The mathematical study of self-assembly poses many interesting and challenging questions, some related to classical tiling, dynamical systems and cellular automata, and others new to the self-assembly context.
We intend to continue research in the area of self-assembly by investigating the effects of topology on the complexity of the obtained structures. We propose to analyze the effect on nanocomputations of working with arbitrary neighbourhoods, including ``Swiss cheese'' neighbourhoods of a tile where adjacent tiles are not neighbours, while far-away tiles may be neighbours. We also intend to initiate a study of a complexity hierarchy of nanocomputations by self-assembly based on their intrinsic characteristics such as neighbourhood topology, complexity and number of types of ``bonds'' between individual tiles.
It is anticipated that this research will contribute to a deeper insight into the theoretical properties of nanocomputation by self-assembly, as well as contribute to understanding the power and limitations of experimental nanocomputing techniques.
Comparing species based on portions of their genome has been identified as one of the most important challenges in the post-genomic era. To find how distinct different species are, many methods and algorithms have been proposed in literature. We compared different species based on their genomic signature generated using the Chaos Game Representation (CGR) method. Chaos Game Representation is a method of visualizing a DNA sequence as a 2D image. 2D images corresponding to different DNA sequences can then be compared using various distance measures, resulting in quantitative comparisons of the originating DNA sequences.
We improved the sensitivity of the comparison methods, by introducing some image comparisons for CGRs. We used this method to build a phylogenetic tree for 26 model organisms, based on their mitochondrial DNA, and achieved a smaller number of anomalies than previous methods, including ClustalW.
We also introduced the novel notion of Molecular Distance Map , where each genome is represented by a "genome-point" whose (x, y)-coordinates are computed based on a matrix of relative distances between species.

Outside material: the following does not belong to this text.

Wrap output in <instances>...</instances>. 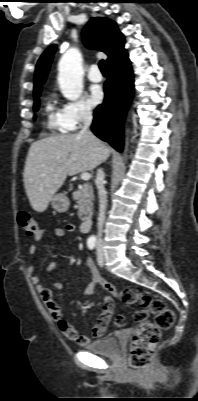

In the resulting plot in the Cartesian coordinate system, the distance between two genome-points corresponds to the relatedness of their corresponding genomes.
This visualization method showed a clustering of genome-points on the plane that is compatible with the known relatedness of species. The method has the potential to be used for the identification of new species based on any long-enough (> 2,000 bp) portions of their genome, by identifying the region in space that the corresponding new genome-point belongs to.